Plus récemment, la France, pourtant donc à l’origine de la souveraineté argentine sur l’archipel des Malouines (certes pas pour les Géorgie et Sandwich du Sud), a encore renié l’histoire et le droit en acceptant l’incorporation des îles à l’Union européenne (traité constitutionnel) en tant que territoire d’outre-mer britannique. Puis elle a autorisé un simulacre de légitimation démocratique de l’annexion anglaise, par le referendum de mars 2013, en contradiction du droit international qui refuse l’autodétermination aux populations installées après déportation ou extemination d’une population antérieure. Cette acceptation par le gouvernement français d’une insulte grossière au droit international contraste singulièrement avec son refus par avance de reconnaître le résultat du vrai referendum d’autodétermination de la Crimée (conforme au droit international et même à la jurisprudence de la Cour Internationale de Justice), exactement un an plus tard. Il est donc particulièrement vicieux d’accuser la France de n’avoir pas soutenu la Grande-Bretagne en 1982, alors qu’au contraire elle a lourdement, constamment et injustement soutenu l’occupation illicite des Malouines.
Au moment où la France s’apprête à passer à la phase militaire d’une guerre qu’elle a déclarée il y a huit ans à son plus vieil allié, le rappel de son plus vieil ennemi tombe à pic pour rafraîchir sa mémoire historique du dernier millénaire. Depuis le 19 mai 1051, date de l’alliance scellée par l’union d’Henri 1er (petit-fils d’Hugues Capet) et Anne Yaroslavna (petite-fille de Saint Vladimir), la France et la Russie ont été très rarement en guerre, et assez brièvement. Depuis le 14 octobre 1066, date de la défaite des Saxons des Angles par le duc Guillaume de Normandie, la France et l’Angleterre n’ont jamais été en paix, sauf à nommer ainsi les périodes de guerre froide plus courtes que les deux guerres de Cent Ans.
L’Angleterre trouve opportun de faire le procès de la position de la France pendant la guerre de l’Atlantique Sud (dite « des Malouines » par ceux qui veulent occulter qu’elle fut déclarée en mars en Géorgie du Sud), quarante ans plus tard. Or en 1982, cela faisait aussi guère plus de quarante ans que la France avait été perfidement attaquée par l’Angleterre officiellement alliée. Pour mémoire, le 2 juillet 1940 l’Angleterre a arraisonné et capturé les navires français présents dans ses ports, hors d’atteinte de la flotte allemande. Le lendemain à Mers el-Kébir, le vice-amiral Gensoul a fait dire au premier ministre Churchill qu’une attaque anglaise contre l’escadre française serait considérée comme une déclaration de guerre.
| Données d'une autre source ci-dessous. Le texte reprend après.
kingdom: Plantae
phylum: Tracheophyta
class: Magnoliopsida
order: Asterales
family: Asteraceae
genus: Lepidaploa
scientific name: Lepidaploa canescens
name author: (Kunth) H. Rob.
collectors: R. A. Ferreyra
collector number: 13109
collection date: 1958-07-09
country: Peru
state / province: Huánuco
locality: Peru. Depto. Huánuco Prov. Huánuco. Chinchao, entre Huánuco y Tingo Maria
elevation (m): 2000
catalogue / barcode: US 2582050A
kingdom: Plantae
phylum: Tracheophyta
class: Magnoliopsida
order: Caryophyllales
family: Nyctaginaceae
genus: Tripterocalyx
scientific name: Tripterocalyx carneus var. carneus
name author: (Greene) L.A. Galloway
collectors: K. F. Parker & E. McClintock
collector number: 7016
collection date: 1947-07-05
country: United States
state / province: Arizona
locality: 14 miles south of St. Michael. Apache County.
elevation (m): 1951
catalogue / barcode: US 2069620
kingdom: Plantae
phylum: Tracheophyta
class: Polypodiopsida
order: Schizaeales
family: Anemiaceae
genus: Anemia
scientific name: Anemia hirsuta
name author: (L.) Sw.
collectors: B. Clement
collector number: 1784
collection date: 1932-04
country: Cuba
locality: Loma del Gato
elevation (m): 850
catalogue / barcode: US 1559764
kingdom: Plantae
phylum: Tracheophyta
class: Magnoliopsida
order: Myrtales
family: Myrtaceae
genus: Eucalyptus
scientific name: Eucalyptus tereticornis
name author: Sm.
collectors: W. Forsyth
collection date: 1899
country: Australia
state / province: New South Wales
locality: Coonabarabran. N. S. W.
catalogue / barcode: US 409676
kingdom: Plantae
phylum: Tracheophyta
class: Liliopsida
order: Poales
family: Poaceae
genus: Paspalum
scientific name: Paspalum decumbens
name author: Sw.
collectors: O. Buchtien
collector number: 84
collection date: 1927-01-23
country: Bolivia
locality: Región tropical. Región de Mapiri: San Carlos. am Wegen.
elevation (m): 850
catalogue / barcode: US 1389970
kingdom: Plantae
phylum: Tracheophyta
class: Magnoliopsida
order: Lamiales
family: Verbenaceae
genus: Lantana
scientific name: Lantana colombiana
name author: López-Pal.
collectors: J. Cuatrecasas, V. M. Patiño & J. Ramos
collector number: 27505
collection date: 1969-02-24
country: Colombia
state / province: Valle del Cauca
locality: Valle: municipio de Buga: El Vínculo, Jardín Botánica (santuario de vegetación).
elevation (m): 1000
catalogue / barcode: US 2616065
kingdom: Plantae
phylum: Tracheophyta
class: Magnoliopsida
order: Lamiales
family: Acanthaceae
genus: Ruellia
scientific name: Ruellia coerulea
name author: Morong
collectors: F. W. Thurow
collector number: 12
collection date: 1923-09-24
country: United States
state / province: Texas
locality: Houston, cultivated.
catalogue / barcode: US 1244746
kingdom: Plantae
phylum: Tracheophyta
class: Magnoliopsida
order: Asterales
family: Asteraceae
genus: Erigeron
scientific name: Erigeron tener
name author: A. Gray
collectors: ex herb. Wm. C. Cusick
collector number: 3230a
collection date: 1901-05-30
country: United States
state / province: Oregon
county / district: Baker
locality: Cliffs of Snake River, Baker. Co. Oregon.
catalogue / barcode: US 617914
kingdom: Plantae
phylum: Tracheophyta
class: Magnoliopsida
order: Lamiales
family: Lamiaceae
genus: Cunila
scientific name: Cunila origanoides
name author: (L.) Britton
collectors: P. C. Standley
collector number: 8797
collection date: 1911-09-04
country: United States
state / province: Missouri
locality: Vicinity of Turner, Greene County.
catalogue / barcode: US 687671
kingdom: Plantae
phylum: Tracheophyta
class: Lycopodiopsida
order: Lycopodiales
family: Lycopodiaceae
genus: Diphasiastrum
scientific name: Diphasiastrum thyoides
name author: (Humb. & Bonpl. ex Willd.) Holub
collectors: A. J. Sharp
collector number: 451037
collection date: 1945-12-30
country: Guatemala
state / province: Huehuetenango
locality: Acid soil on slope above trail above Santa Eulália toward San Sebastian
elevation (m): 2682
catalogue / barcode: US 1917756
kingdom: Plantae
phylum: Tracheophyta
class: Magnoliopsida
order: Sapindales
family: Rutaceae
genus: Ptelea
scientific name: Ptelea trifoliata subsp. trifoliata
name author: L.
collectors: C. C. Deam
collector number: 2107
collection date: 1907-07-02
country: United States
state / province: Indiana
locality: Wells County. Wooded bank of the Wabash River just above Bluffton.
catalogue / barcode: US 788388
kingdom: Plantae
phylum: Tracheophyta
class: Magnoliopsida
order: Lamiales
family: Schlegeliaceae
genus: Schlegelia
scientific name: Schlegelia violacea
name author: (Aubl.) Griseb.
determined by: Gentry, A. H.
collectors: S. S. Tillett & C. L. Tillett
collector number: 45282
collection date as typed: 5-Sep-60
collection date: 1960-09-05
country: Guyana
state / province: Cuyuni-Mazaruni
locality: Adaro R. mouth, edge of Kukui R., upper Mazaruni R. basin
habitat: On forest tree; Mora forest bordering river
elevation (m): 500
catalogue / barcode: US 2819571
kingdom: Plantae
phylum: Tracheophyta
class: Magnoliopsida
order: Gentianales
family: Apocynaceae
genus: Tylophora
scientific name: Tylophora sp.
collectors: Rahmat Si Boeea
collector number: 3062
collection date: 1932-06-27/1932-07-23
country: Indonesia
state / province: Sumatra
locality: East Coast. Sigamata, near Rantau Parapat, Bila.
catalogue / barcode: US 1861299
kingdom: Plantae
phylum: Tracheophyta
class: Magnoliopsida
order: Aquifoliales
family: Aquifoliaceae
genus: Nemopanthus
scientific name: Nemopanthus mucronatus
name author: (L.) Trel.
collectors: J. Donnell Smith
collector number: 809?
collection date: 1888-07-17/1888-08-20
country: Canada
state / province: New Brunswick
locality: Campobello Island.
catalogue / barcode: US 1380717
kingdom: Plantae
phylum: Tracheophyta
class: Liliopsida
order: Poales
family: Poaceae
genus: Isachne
Albion a pourtant coulé la flotte française (que l’armistice franco-allemand entendait désarmer dans ses ports d’attache), et lorsque le gouvernement anglais l’annonça à son parlement il fut acclamé par les députés, ce qui provoqua une vague d’amertume en France. La guerre avec l’Allemagne, déclarée par la France le 3 septembre 1939, a été close par la signature du traité de paix du 12 septembre 1990. La guerre avec l’Angleterre, déclarée par celle-ci le 3 juillet 1940, est sauf erreur toujours ouverte.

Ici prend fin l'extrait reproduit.